> [Tekst ćwiczenia]:
________________________________________

# [ot]gry na 2 osoby

## kuku

[odrobinka historii najpierw]

miałem w planach kupic playstation - ale jak zobaczylem ceny najstarszych to troche mi sie odechciało

więc kupiłem na allegro 2 pady za 16 zł - konfiguracja poszła ekspresowo dzięki wiki ale teraz stoję przed problemem

[problem]

no właśnie - chciałbym se pograć w coś z laską (dlatego quake odpada na wejsciu  :Wink:  polećcie coś w co można grać w dwie osoby, myślę nad:

- frozen bubble, 

- jakimś tetrisem (jakim?) 

- jakimś klonem bombermana ((jakim?) 

- no i może coś w emulatorze jakiejś konsoli 

czekam na propozycje - bo wieczory coraz dłuższe i trzeba dołożyć do nich dodatkowych atrakcji oprócz tych które już mamy  :Wink: 

----------

## Poe

wormux. dla mnie nie ma wspanialszej gierki :]

chyba ze cos znajdziecie na kamasutra.pl czy cos w ten deseń  :Wink: 

----------

## ro-x

O! temat jak na zawolanie  :Smile:  My od paru dni tniemy w Nibblesy z kobietka.

________________________________________

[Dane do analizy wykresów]
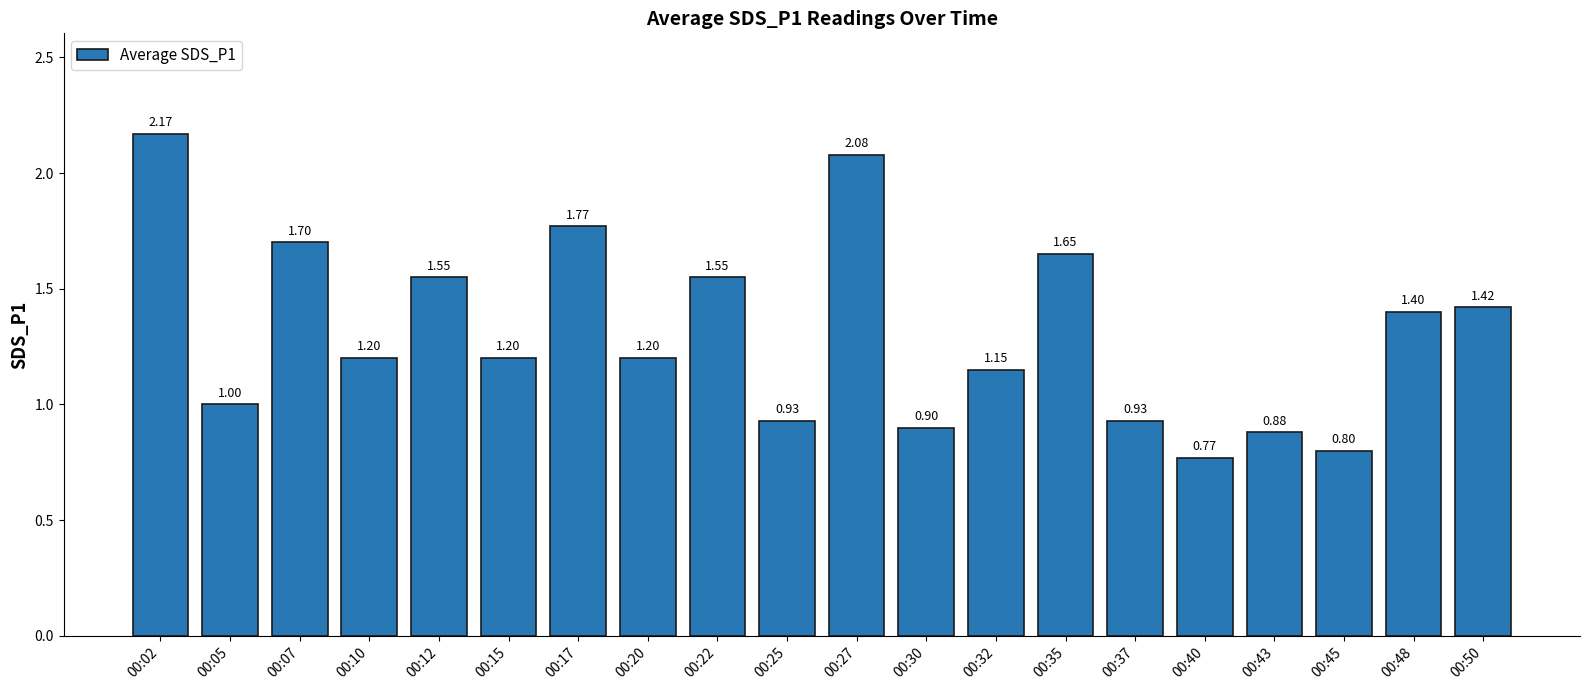

Which category has the highest value across all series?

00:02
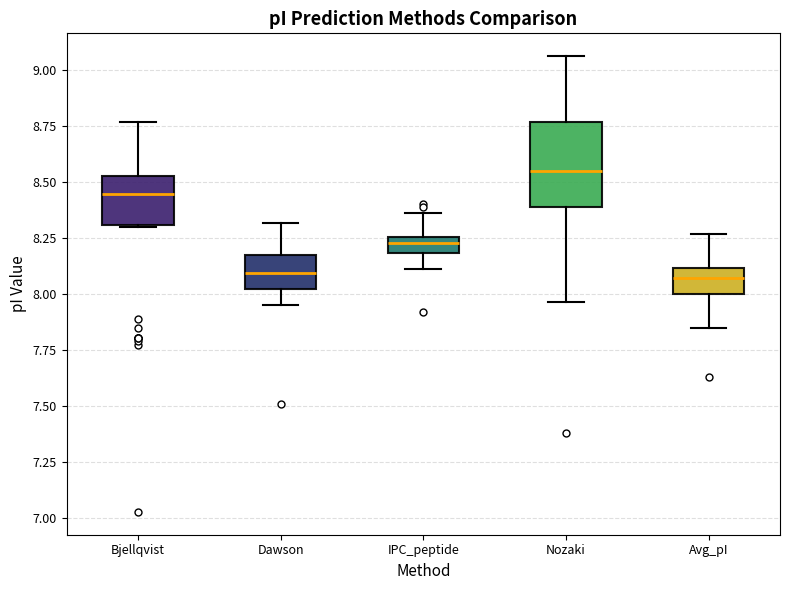

Where is the upper edge of the box for Bjellqvist on the y-axis? The values are not printed on the chart, so give them approximately, as read against the axis.

8.55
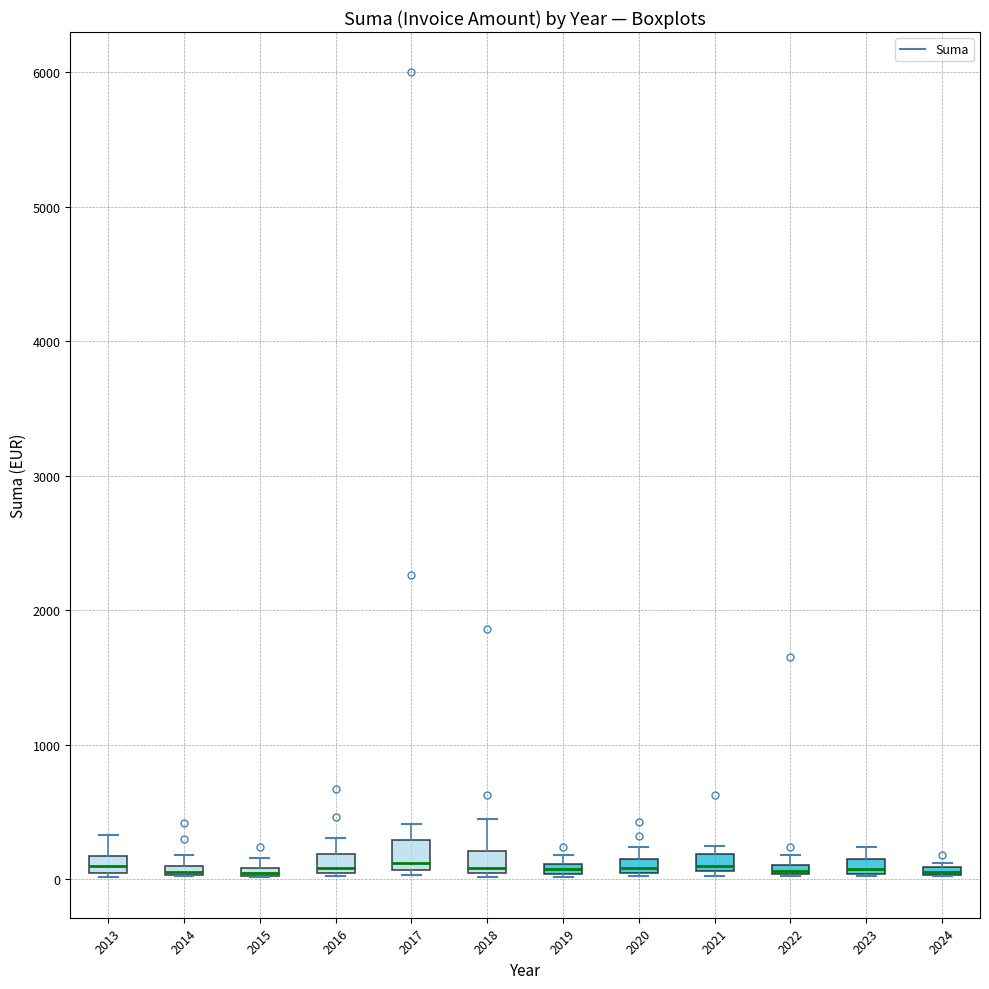

Where is the upper edge of the box at x = 2022 on the y-axis? The values are not printed on the chart, so give them approximately, as read against the axis.

100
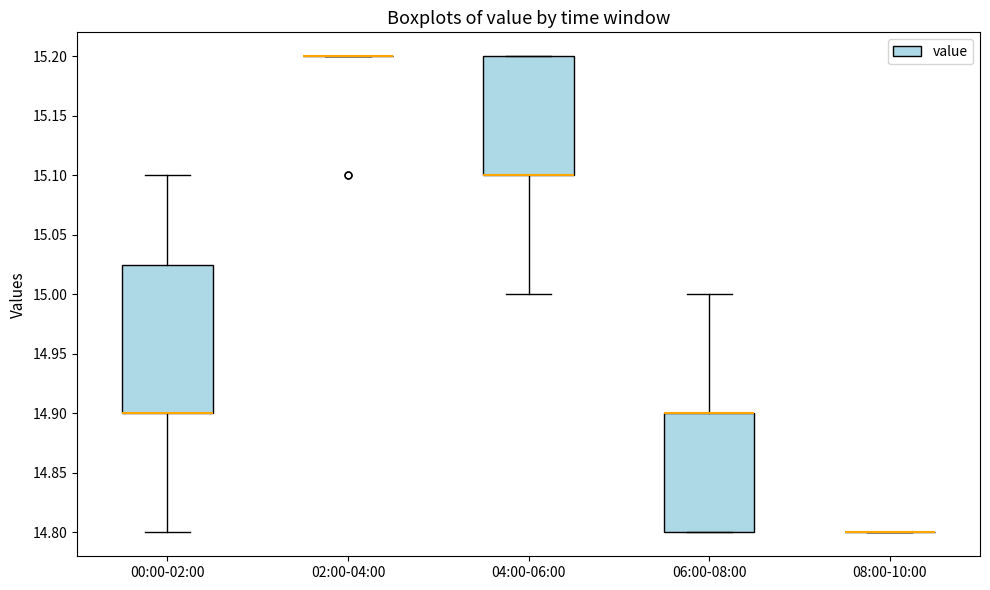

Reading left to right, transcribe this box plot: for each box, give where its median line is, the range the box spans, and where its two whiskers end, as read against the y-axis. The values are not printed on the chart, so give them approximately, as read against the axis.

00:00-02:00: median 14.900 (drawn on the box's lower edge), box 14.900 to 15.025, whiskers 14.800 to 15.100
02:00-04:00: box collapsed to a line at 15.200, whiskers 15.200 to 15.200
04:00-06:00: median 15.100 (drawn on the box's lower edge), box 15.100 to 15.200, whiskers 15.000 to 15.200
06:00-08:00: median 14.900 (drawn on the box's upper edge), box 14.800 to 14.900, whiskers 14.800 to 15.000
08:00-10:00: box collapsed to a line at 14.800, whiskers 14.800 to 14.800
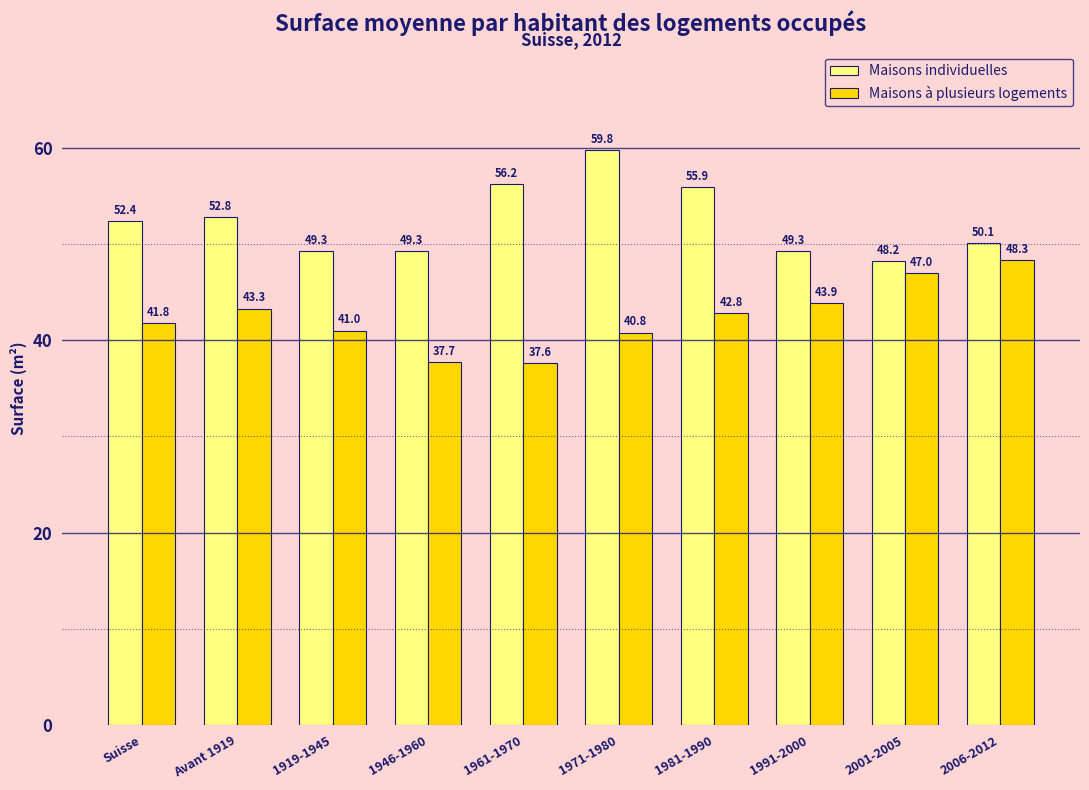

Reading right to left, transcribe all the data shown in this chart.

Maisons individuelles: 50.1	48.2	49.3	55.9	59.8	56.2	49.3	49.3	52.8	52.4
Maisons à plusieurs logements: 48.3	47.0	43.9	42.8	40.8	37.6	37.7	41.0	43.3	41.8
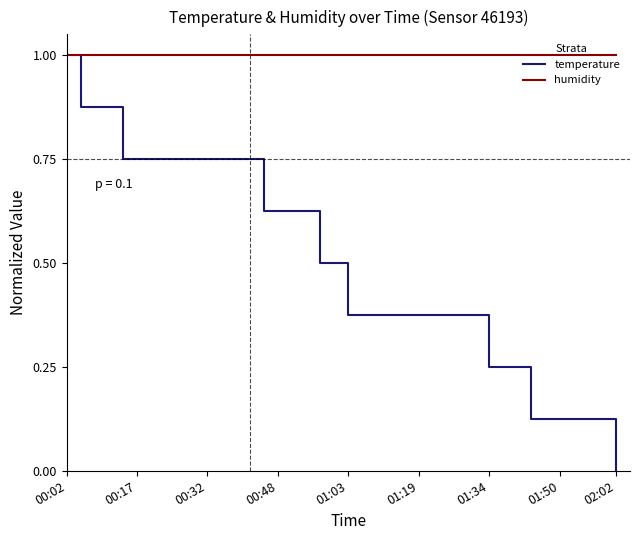

Which series has the largest total across all categories?

humidity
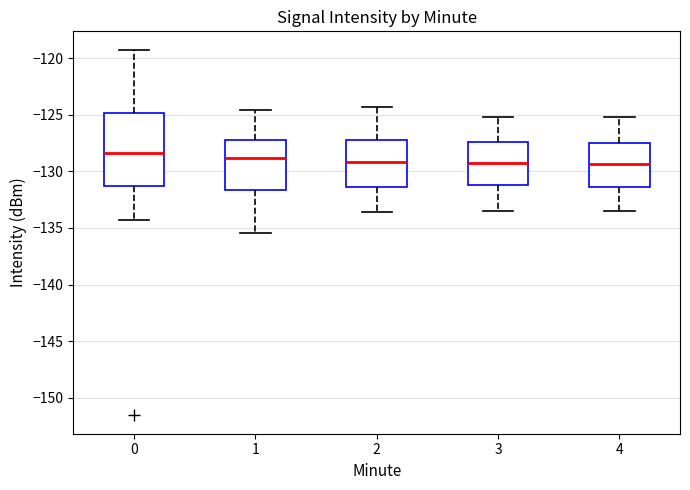

Comparing the boxes themselves (not the whiskers), which one is the tallest?

0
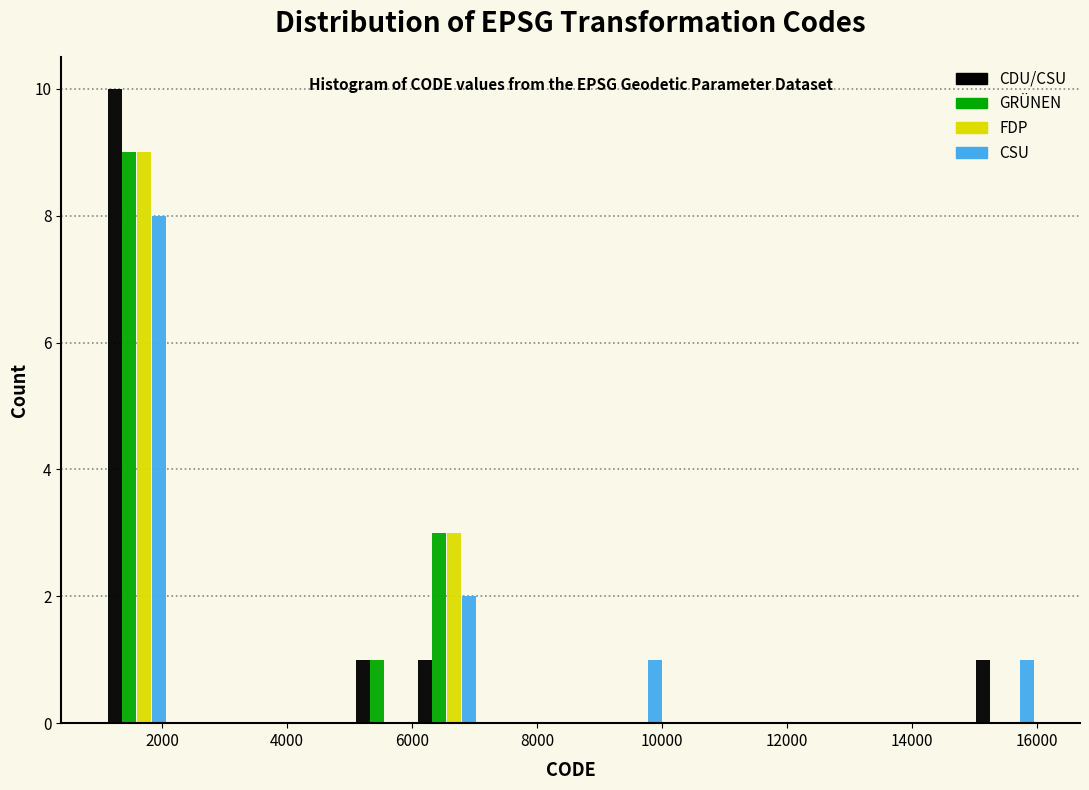

What is the height of the CSU bar covering 6000 to 7000 on the x-axis? Neither the bar edges nor the heights are printed on the chart, so give them approximately, as read against the axes.

2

________________________________________

> [Zadanie 1]: Ile według wątku o grach na dwie osoby kosztowały dwa pady kupione na allegro?
> [Zadanie 2]: Przepisz dosłownie wiersze danych od wiersza zawierającego „What is the” aż do ostatniego wiersza danych, łącznie z oboma krańcowymi.

> [Odpowiedź 1]: 16 zł.

> [Odpowiedź 2]:
What is the height of the CSU bar covering 6000 to 7000 on the x-axis? Neither the bar edges nor the heights are printed on the chart, so give them approximately, as read against the axes.

2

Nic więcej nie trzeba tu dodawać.